An insurance contract is an agreement between two freely obliging parties. In order to assess the risk of being insured and to propose a corresponding premium amount, the insurance company asks a series of questions that the insured must answer precisely. It is on the basis of this information that the insurance company will make a conscious commitment. The insured must tell the truth, nothing but the truth, because in the event of a deliberate misrepresentation, he incurs the invalidity of the contract. Article L.113-2 of the Insurance Code is very clear on this subject: “The insured is obliged… to answer the questions asked by the insurance company accurately…”

Confirmation or not?

The adviser, agent or broker is under no obligation to verify the accuracy and extent of the insured’s declaration under settled case law. Since mutual trust is the basis of the relationship between the insured and the insurance company; as long as the proof of bad faith of the insured is not presented, the underwriter of the insurance contract is considered to be in good faith. The insurance company does not have to check the value of the vehicle or the conformity of the driving license with the type of vehicle insured. However, the insurance company must carry out further checks if the insured’s declaration contains elements that may cast doubt on its good faith.
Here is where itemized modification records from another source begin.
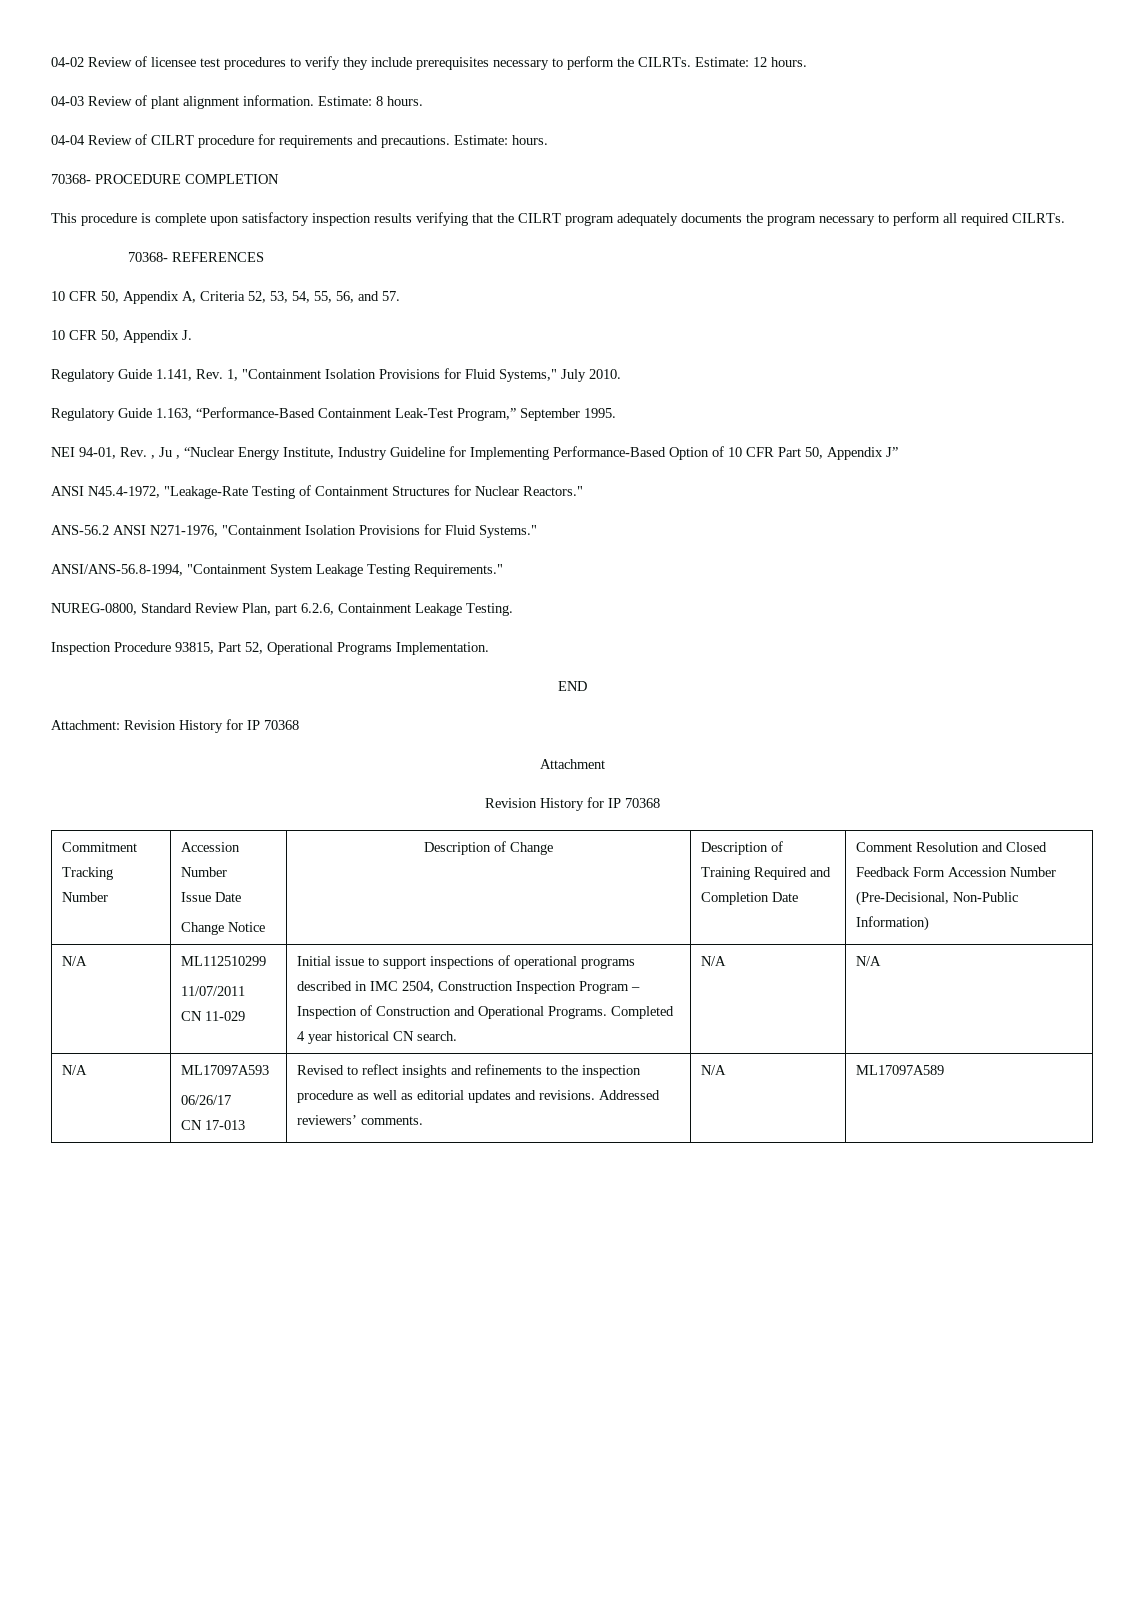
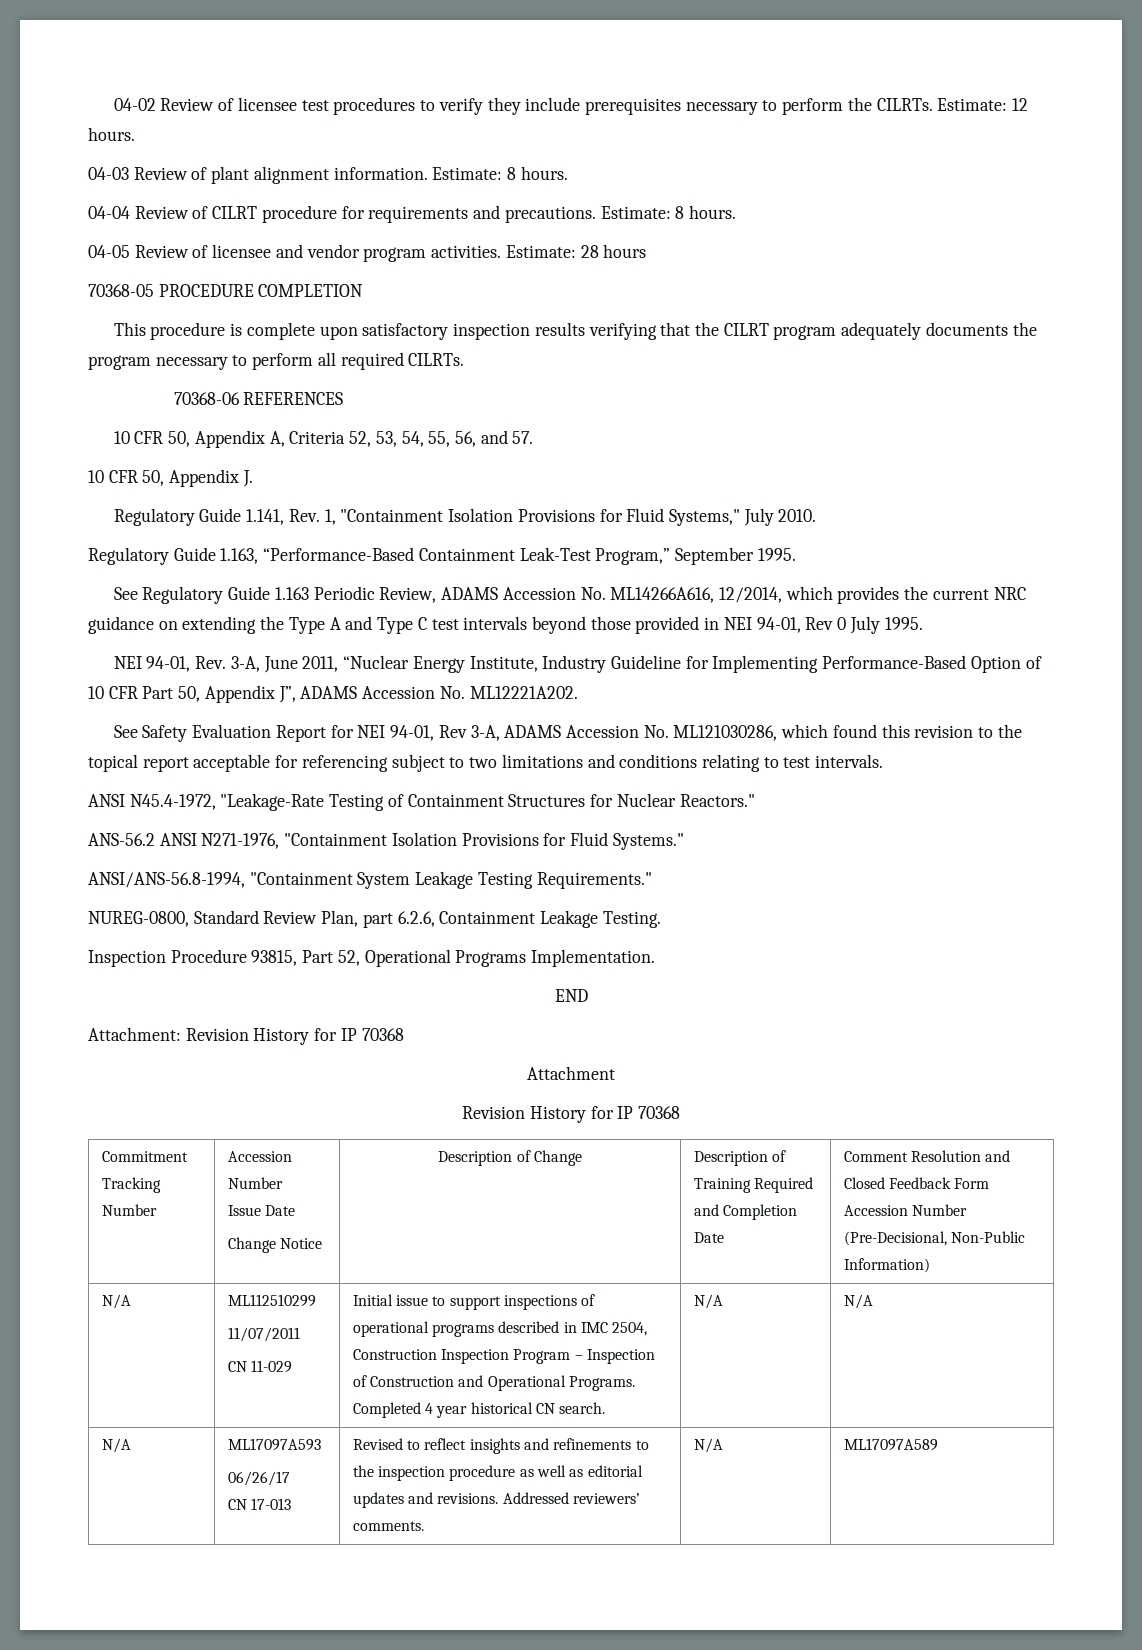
[512,135,548,145] [51,174,91,184] hours. // 70368- -> [675,205,736,219] [88,244,647,262] [88,284,154,297] 8 hours. // 04-05 Review of licensee and vendor program activities. Estimate: 28 hours // 70368-05
[128,252,169,262] 70368- -> [173,392,240,405] 70368-06
(616, 413) none -> [113,586,1026,604] [88,616,923,634] // See Regulatory Guide 1.163 Periodic Review, ADAMS Accession No. ML14266A616, 12/2014, which provides the current NRC guidance on extending the Type A and Type C test intervals beyond those provided in NEI 94-01, Rev 0 July 1995.
[151,447,180,459] , Ju , -> [230,656,339,673] 3-A, June 2011,
[886,447,898,457] J” -> [278,686,578,703] [113,724,1022,742] [88,754,884,772] J”, ADAMS Accession No. ML12221A202. // See Safety Evaluation Report for NEI 94-01, Rev 3-A, ADAMS Accession No. ML121030286, which found this revision to the topical report acceptable for referencing subject to two limitations and conditions relating to test intervals.

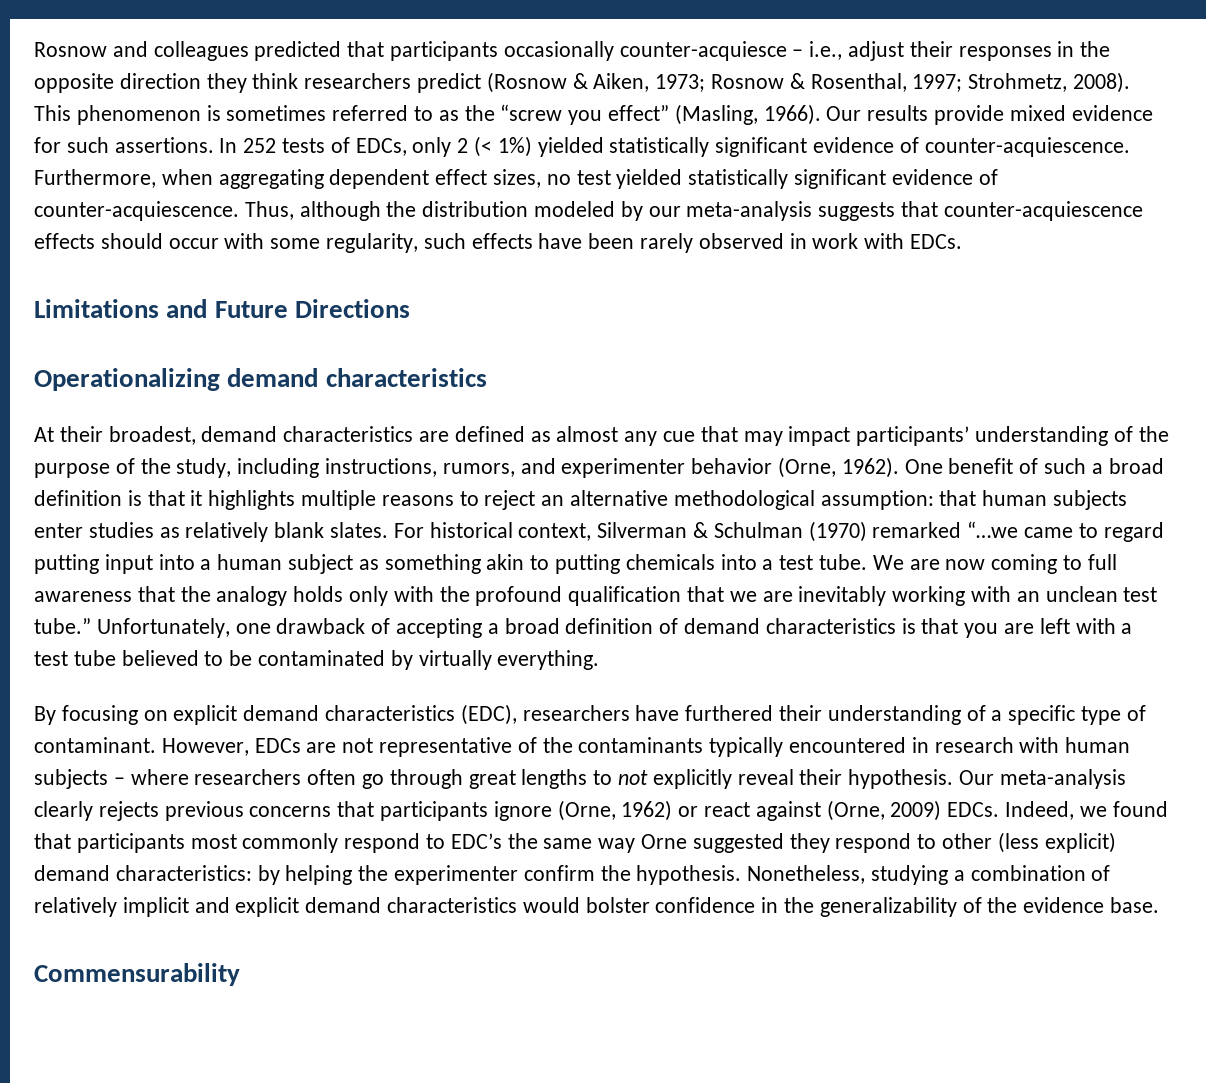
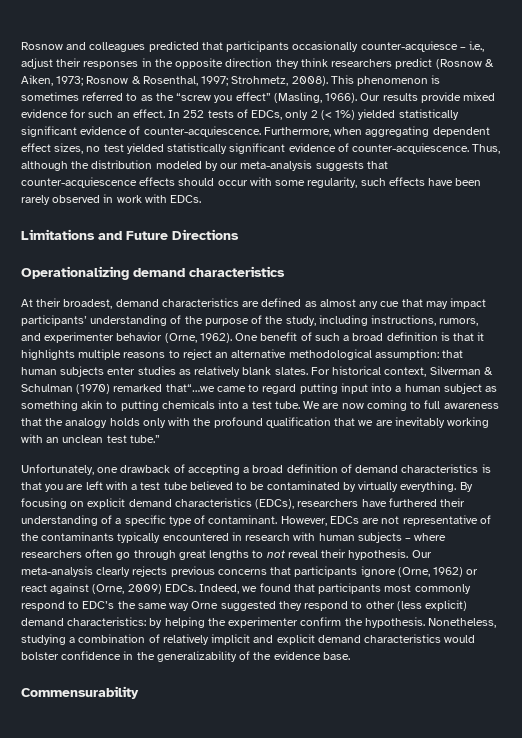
[114,137,214,153] assertions. -> [116,109,165,118] an effect.
[967,521,1019,538] “…we -> [165,384,215,392] that“…we
(91, 626) none -> (160, 439) //
(600, 660) // -> (457, 486) none
[460,704,517,725] (EDC), -> [255,499,295,509] (EDCs),
[652,769,732,789] explicitly -> (285, 554) none

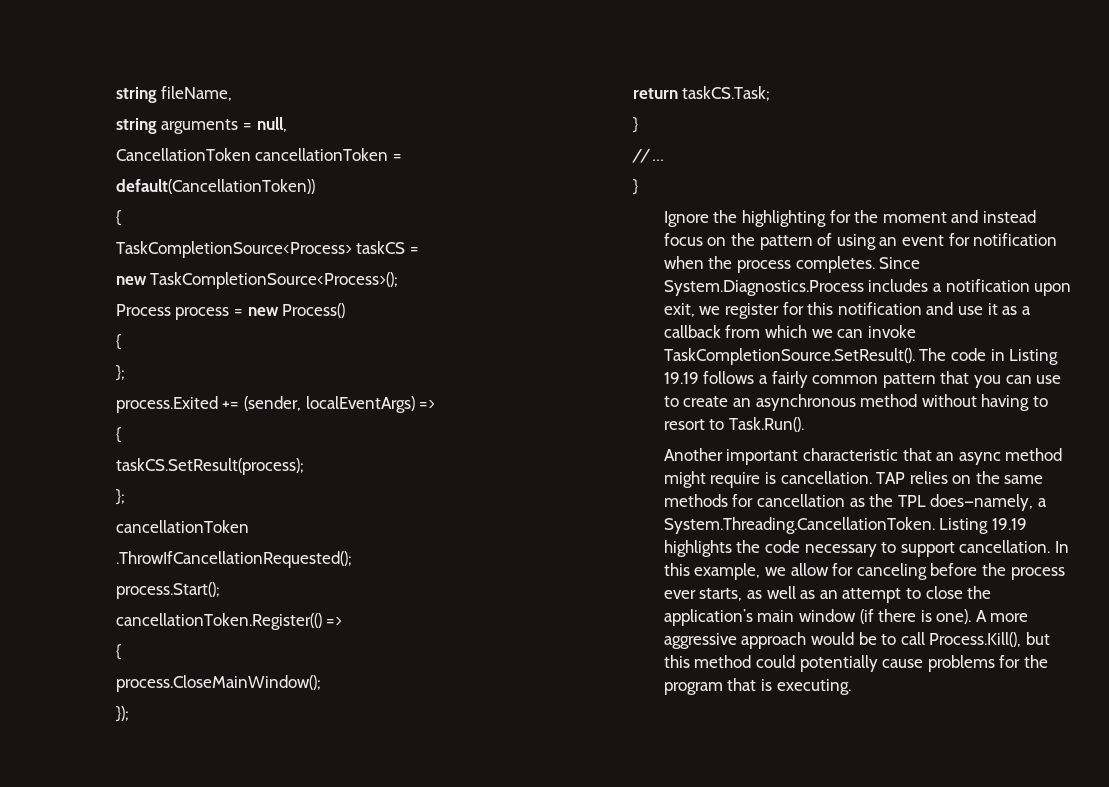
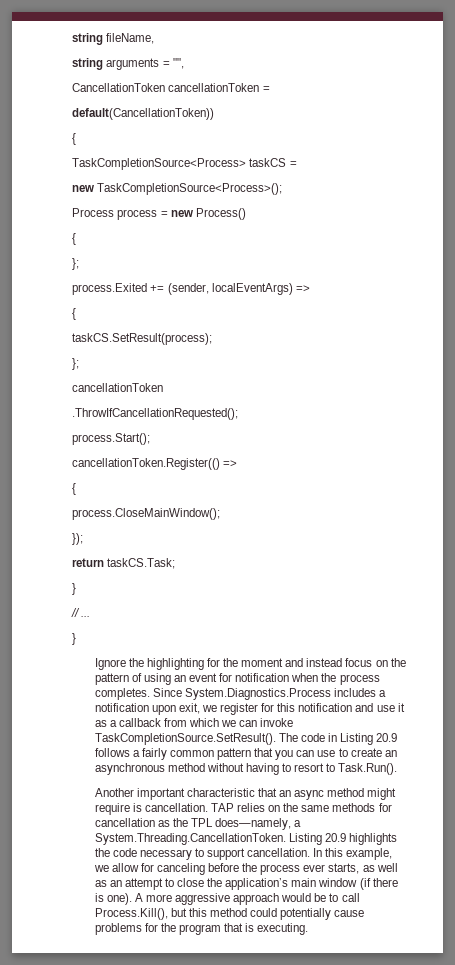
[256,117,287,132] null, -> [172,58,184,69] "",
[663,372,699,384] 19.19 -> [376,733,398,742] 20.9
[991,518,1027,530] 19.19 -> [324,833,346,842] 20.9

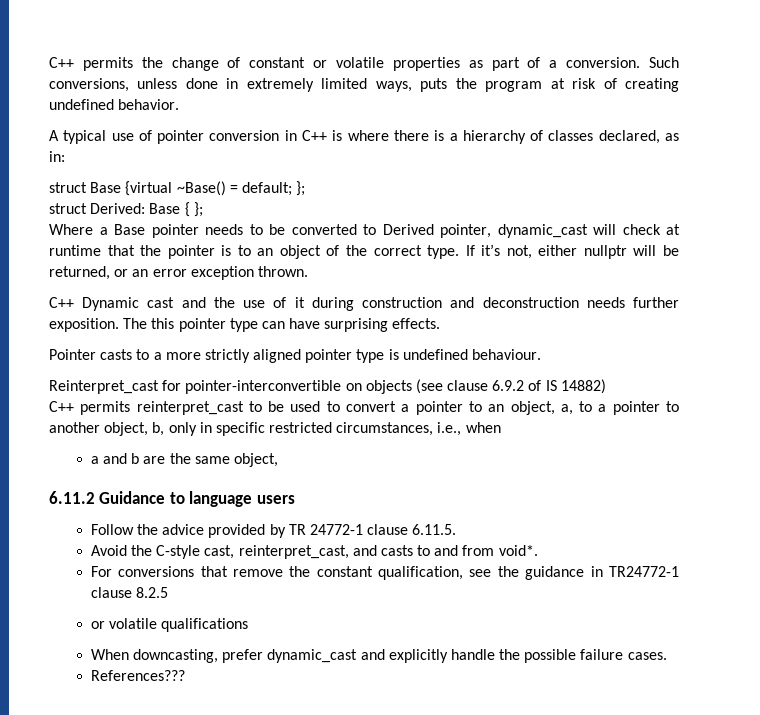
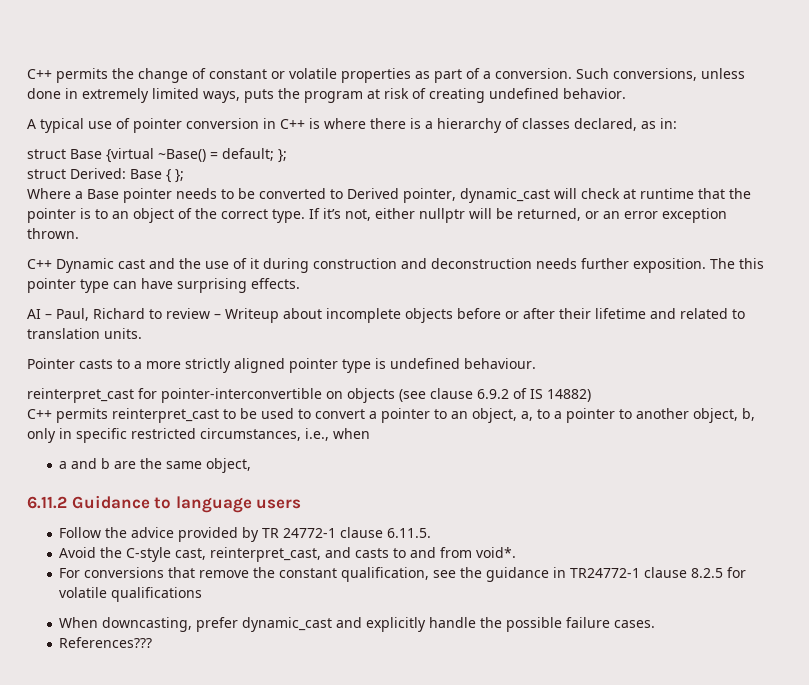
(441, 323) none -> [27,308,745,323] [27,328,142,339] // AI – Paul, Richard to review – Writeup about incomplete objects before or after their lifetime and related to translation units.
[49,380,159,394] Reinterpret_cast -> [27,388,134,403] reinterpret_cast
[90,621,105,629] // or -> [727,567,747,578] for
The invalidity of a contract affects the parties to the contract, but also third parties. In the case of victims of car accidents, the insurance company that intends to invoke the invalidity of the contract must declare it to the Automobile Guarantee Fund (FGA) and to the victim or his heirs, so that compensation for the damage is taken into account. FGA. Photo DR

The consequences of an inaccurate statement

In the event of intentional misrepresentation, the insured is at great risk. In fact, Article L113-8 of the Insurance Law provides that: “The insurance contract is void in the event of reluctance or intentional misrepresentation on the part of the insured… The premiums paid then remain the property of the insurance company, which is entitled to the payment of all premiums due as compensation .”

The contract is deemed never to have existed and the insured must repay the compensation received for his misrepresentation. In the event of damage, the insurance company will reject compensation and oblige the person responsible for the damage to compensate the injured party.